Sebastian movie, in theaters now. Seen at IFC in NYC August 18. Spoilers galore—this essay is intended for reading after watching the film (unless you’re not going to watch it). Movie details below.
One lost boy, in the dream grotto of English language: London.
Sebastian—the movie and also the novel within the movie—is (are?) the story of a young man who writes—and has to figure out if he is the subject or the object. Or both. His ability to express himself in written language is awkwardly balanced by his reticence when speaking. Inarticulate in situations that require diplomacy and open communication. Writing seems like a way to avoid (or control) connection.
Sebastian, the name, conjures up images of an idealized sexy twink saint, pierced by arrows. The arrows of other men’s objectification and the arrows of his own bewilderment. Sebastian also harks back to the lost boy depicted in Evelyn Waugh’s Brideshead Revisited, another gay icon.
His reality is his name, Max (hardly a gay icon name), and his job at a magazine. He writes. And he aspires to greatness, as measured by the likes of Bret Easton Ellis. Fame and fortune while still young. There seems to be a great gaping hole in his soul, which he wants to fill with success but he finds sex work and money on the way.
The tale hinges on Max’s novel, the saga of a young sex worker who plies his trade with no shame. Max tells his editor and his best friend that he interviews sex workers. What he really does is do the work himself.

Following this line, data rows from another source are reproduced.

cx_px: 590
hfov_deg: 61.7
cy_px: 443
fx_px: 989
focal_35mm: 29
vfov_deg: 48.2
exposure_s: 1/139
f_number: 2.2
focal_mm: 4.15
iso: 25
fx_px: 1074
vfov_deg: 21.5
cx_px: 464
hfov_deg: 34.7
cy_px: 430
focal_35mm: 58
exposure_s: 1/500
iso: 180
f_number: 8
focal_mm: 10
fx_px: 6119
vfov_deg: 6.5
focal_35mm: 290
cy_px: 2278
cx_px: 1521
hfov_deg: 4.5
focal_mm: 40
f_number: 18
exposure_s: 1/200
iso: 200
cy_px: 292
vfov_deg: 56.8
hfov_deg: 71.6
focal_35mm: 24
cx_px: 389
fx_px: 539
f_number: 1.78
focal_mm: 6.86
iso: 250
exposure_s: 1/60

Unlike his idealized protagonist Max is all too visibly wracked with shame, shame about where he is in his career and some part of his brain that disassociates so he can perform in bed with the older men who hire him.

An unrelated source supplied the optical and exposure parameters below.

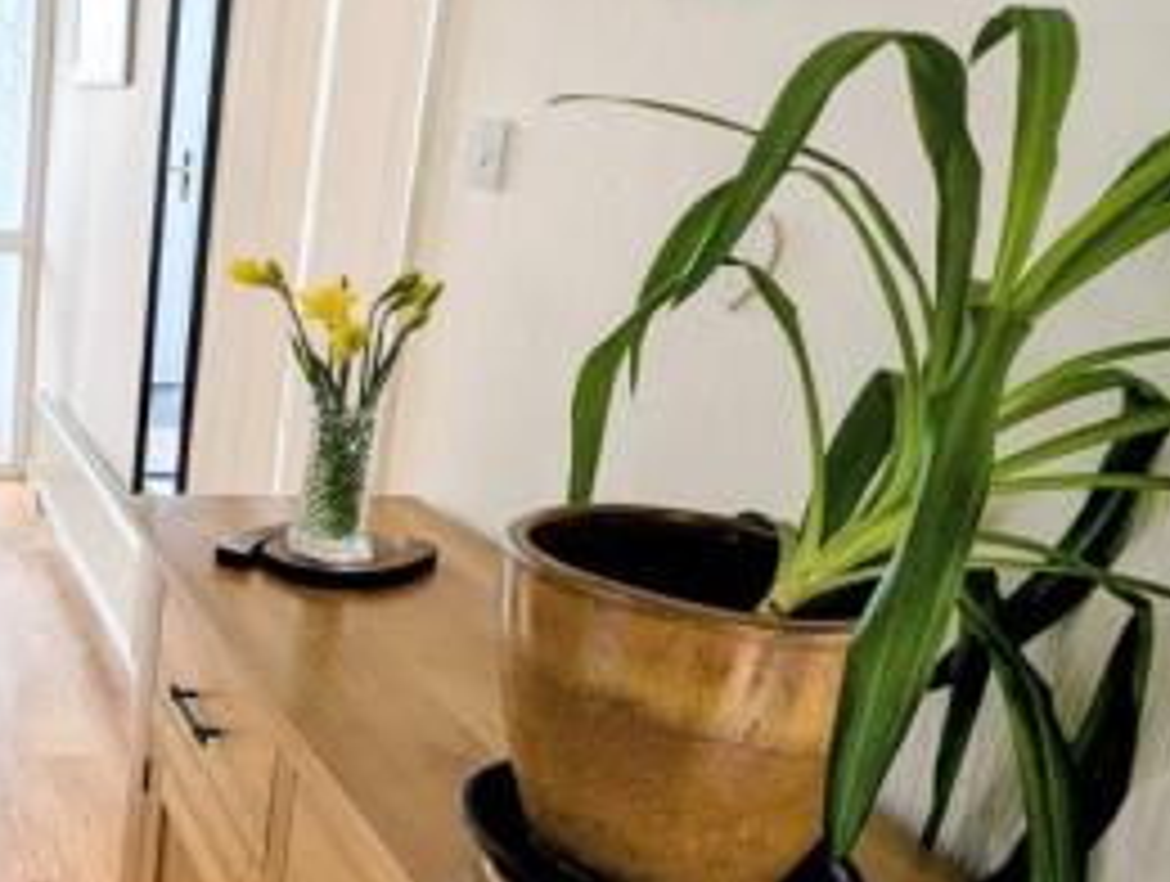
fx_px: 982
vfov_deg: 48.2
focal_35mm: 29
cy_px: 502
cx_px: -81
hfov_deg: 47.2
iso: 64
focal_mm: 1.95
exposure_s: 1/23.8
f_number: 2.2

These men range from lonely and schlubby through entitled to deeply tragic. The entitled one, Daniel, is the antagonist in the movie’s most brutal scene, in which both he and Sebastian violate each other, he by reading Max’s barely fictionalized account of their encounter on Max’s laptop—and Max by using his clients as fodder. Indeed the novel is barely a novel—it is a journal. And it takes turns with his adventures that veer away from the concept he had sold to his editor. Those turns bring up deeper feelings that complicate things for Sebastian, who was not really a professional sex worker to begin with.
His scenes with Nicholas are the heart of the film. Nicholas connects Max to gay history and mentorship. He puts an LP on his turntable (!) and out comes opera music, gay culture from a vanished era. French arias, linked to a conversation about French literature. First Dalila’s seductive Mon coeur s’ouvre a ta voix and then, devastatingly (but perhaps for only a tiny slice of the audience), Je crois entendre encore with its erotic nostalgia and the glowing silver voice of Jussi Björling.
Interestingly Max seems adrift with hardly any family support. His mum calls and they have one amusing scene where she mentions that she DOES know how the internet works. His dad only appears in a comment from his mum. Maybe that’s part of the hole—but I think that what Max needed was mentorship that no straight dad could provide. What was/is missing and is still deeply felt is the generation that died. Max lucks into meeting Nicholas and Nicholas in turn is blessed with a chance to give.
Nicholas fills some part of that gaping hole and Max sleeps over. Nicholas understands and supports Max’s creativity. That enables Max to put himself together, as subject and object, and make a tiny but immense change in his writing (set up earlier by a suggestion from his editor) and become his unified self. The ending is so simple and so satisfying.